Para dar impulso a este objectivo, Nkrumah apontou George Padmore para criar um Secretariado Pan-africano, como um dos núcleos do governo ganense. Este Secretariado levou à criação da União Política Continental entre 1958 e 1961, crucial para o advento das independências africanas que se seguiram. Assim é que, a partir de 1960, 17 países africanos ganharam a sua independência e, até finais de 1963, cerca de 80% do continente africano já era independente. O objectivo principal de Nkrumah era o de estabelecer uma União de Estados da África com base numa estrutura de poder centralizador, não obstante o facto desta ideia ir contra o que muitos líderes dos novos países africanos defendiam.

Durante as conferências pan-africanas que ocorreram na década de 1960, num contexto de Guerra Fria, as atenções estavam centradas na intensificação da luta política para a libertação do jugo colonial, não se tendo levado a questão do desenvolvimento económico para o cerne dos debates e da luta política de então, apesar da sua extrema importância para o continente. Na realidade, os dirigentes dos novos estados independentes limitaram-se a concentrar as suas atenções e forças na resolução dos problemas ligados às questões territoriais, tais como aquelas que eram

impostas pela necessidade de unificação de grupos étnicos e regionais, de fortalecimento dos seus partidos, de posicionamento político frente às suas oposições, de segurança contra golpes de estado, etc. (ASANTE, 2010).

Com este pano de fundo, cedo, começaram a sugir tensões que decorriam da questão de saber como deveria ser encarado o futuro do movimento integracionista do continente africano. Em 1961, países como o Gana, Guiné, Egito, Mali, Marrocos, Líbia e Governos como o argelino no exílio formaram o que ficou conhecido como o “Grupo Casablanca”, enquanto outras antigas colónias francesas, juntamente com a Nigéria, a Etiópia, a Libéria e a Serra Leoa constituíram o que, então, os seus fundadores chamaram de “Grupo Monróvia”. Resumidamente, o “Grupo Casablanca” defendia uma forte união política, inspirando-se nos Estados Unidos da África, conclamados por Nkrumah. Esse grupo militava pelos ideais do Pan-africanismo, do socialismo e do não-alinhamento, defendendo um desenvolvimento económico centralizado em nome da honra africana. O “Grupo de Monróvia”, por sua vez, tendia para a defesa de uma confederação flexível de estados africanos, soberanos e independentes, com base na cooperação voluntária no âmbito da cultura e da economia. Os seus membros temiam que as suas soberanias fossem postas em causa e, em nome da integridade territorial, defendiam a não ingerência nos assuntos internos de cada estado (ASANTE, 2010).

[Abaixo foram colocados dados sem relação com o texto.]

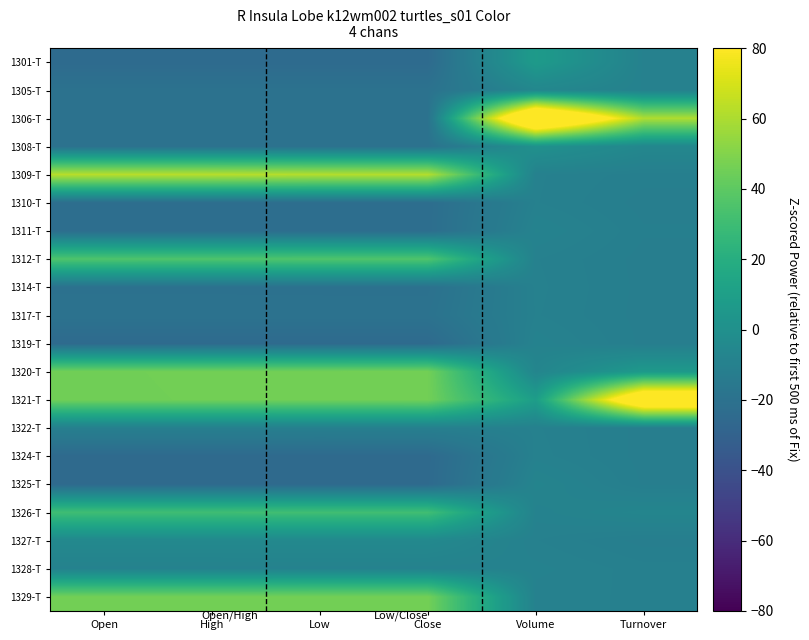

Reading right to left, list all the values displayed in this chart.

1301-T: Turnover=-9.7	Volume=7.2	Close=-24.2	Low=-24.2	High=-24.2	Open=-24.2
1305-T: Turnover=-9.5	Volume=-6.1	Close=-19.6	Low=-19.6	High=-19.6	Open=-19.6
1306-T: Turnover=60.7	Volume=128.5	Close=-19.7	Low=-19.7	High=-19.7	Open=-19.7
1308-T: Turnover=-5.9	Volume=0.9	Close=-19.7	Low=-19.7	High=-19.7	Open=-19.7
1309-T: Turnover=-11.0	Volume=-9.9	Close=61.9	Low=62.0	High=62.8	Open=62.9
1310-T: Turnover=-11.5	Volume=-9.9	Close=-22.5	Low=-22.5	High=-22.4	Open=-22.4
1311-T: Turnover=-11.2	Volume=-8.6	Close=-22.4	Low=-22.4	High=-22.3	Open=-22.4
1312-T: Turnover=-11.5	Volume=-9.9	Close=35.9	Low=36.0	High=35.6	Open=35.7
1314-T: Turnover=-11.5	Volume=-9.8	Close=-20.3	Low=-20.2	High=-20.2	Open=-20.2
1317-T: Turnover=-11.5	Volume=-9.9	Close=-19.4	Low=-19.4	High=-19.4	Open=-19.4
1319-T: Turnover=-11.4	Volume=-8.9	Close=-24.4	Low=-24.4	High=-24.4	Open=-24.4
1320-T: Turnover=6.3	Volume=-7.2	Close=46.0	Low=45.9	High=45.7	Open=45.6
1321-T: Turnover=111.2	Volume=9.0	Close=45.9	Low=45.8	High=45.7	Open=45.5
1322-T: Turnover=-11.5	Volume=-9.9	Close=-10.8	Low=-10.9	High=-10.8	Open=-10.8
1324-T: Turnover=-11.5	Volume=-9.7	Close=-24.9	Low=-24.8	High=-24.8	Open=-24.8
1325-T: Turnover=-11.4	Volume=-7.8	Close=-24.6	Low=-24.6	High=-24.6	Open=-24.6
1326-T: Turnover=-7.1	Volume=-9.1	Close=30.8	Low=30.9	High=30.7	Open=30.7
1327-T: Turnover=-11.5	Volume=-10.0	Close=-4.9	Low=-5.0	High=-5.0	Open=-5.0
1328-T: Turnover=-10.3	Volume=-9.1	Close=-9.2	Low=-9.2	High=-9.2	Open=-9.2
1329-T: Turnover=-10.1	Volume=-9.7	Close=46.1	Low=46.1	High=45.8	Open=45.9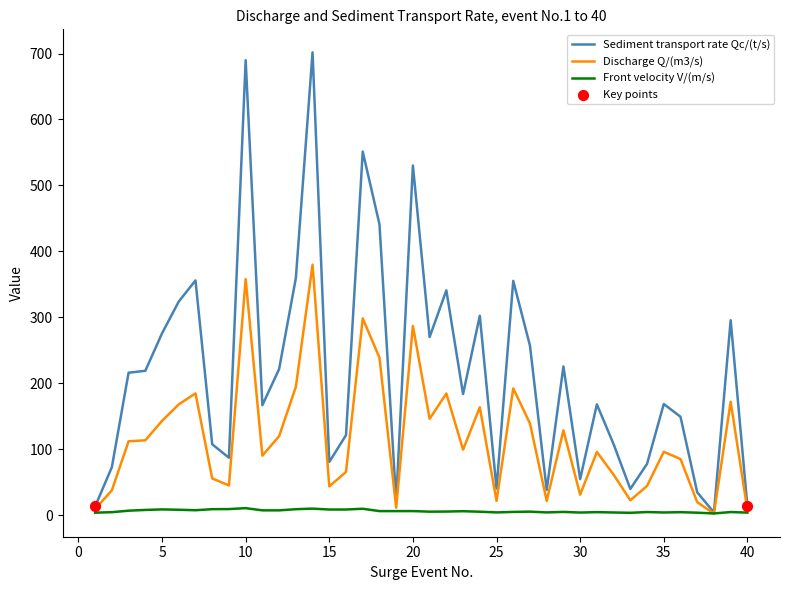

Which series has the widest spread of values?

Sediment transport rate Qc/(t/s)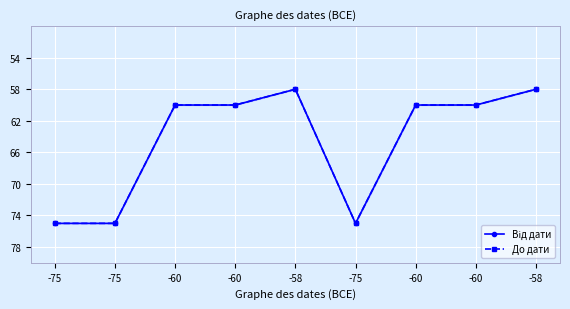

True or false: До дати and Від дати intersect in this chart.

False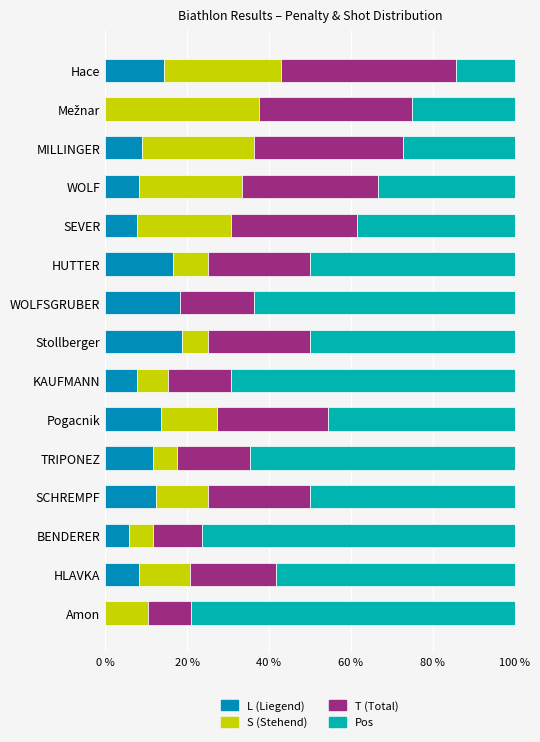

What is the maximum value for L (Liegend)?

18.8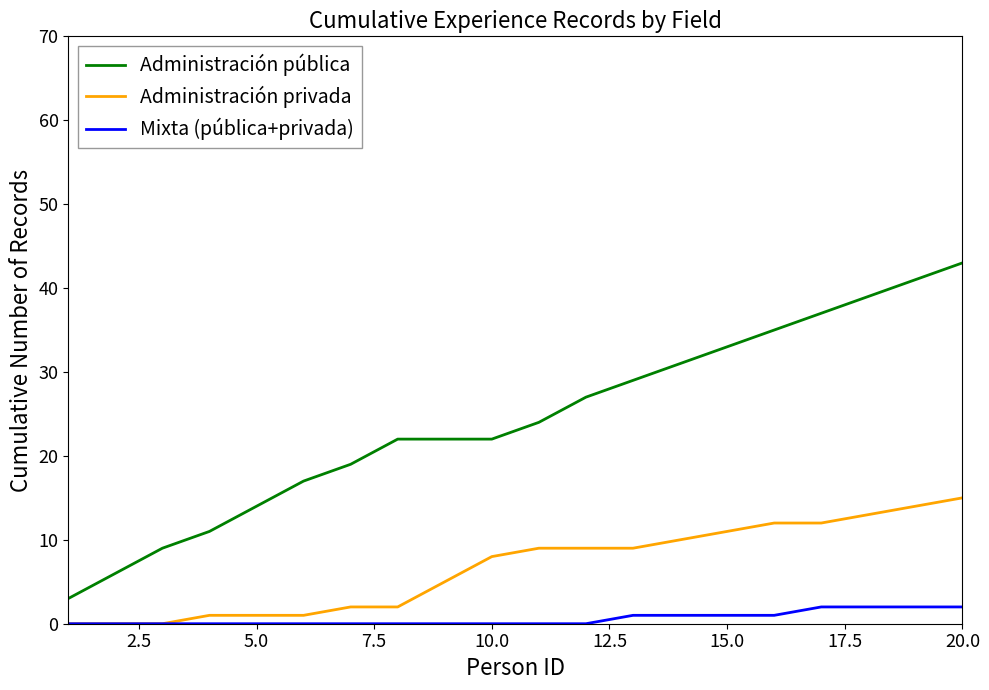

List the series in order of their peak value, lowest first.

Mixta (pública+privada), Administración privada, Administración pública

Assim é que, em Maio de 1963, representantes de 32 nações africanas (da África do Norte e da África subsaariana) encontraram-se em Adis Abeba (Etiópia) e fundaram a “Organização para a Unidade Africana” (OUA) com base numa federação de estados africanos independentes e seriamente comprometidos em estabelecer uma extensa cooperação a nível continental (AYITTEY, 2010).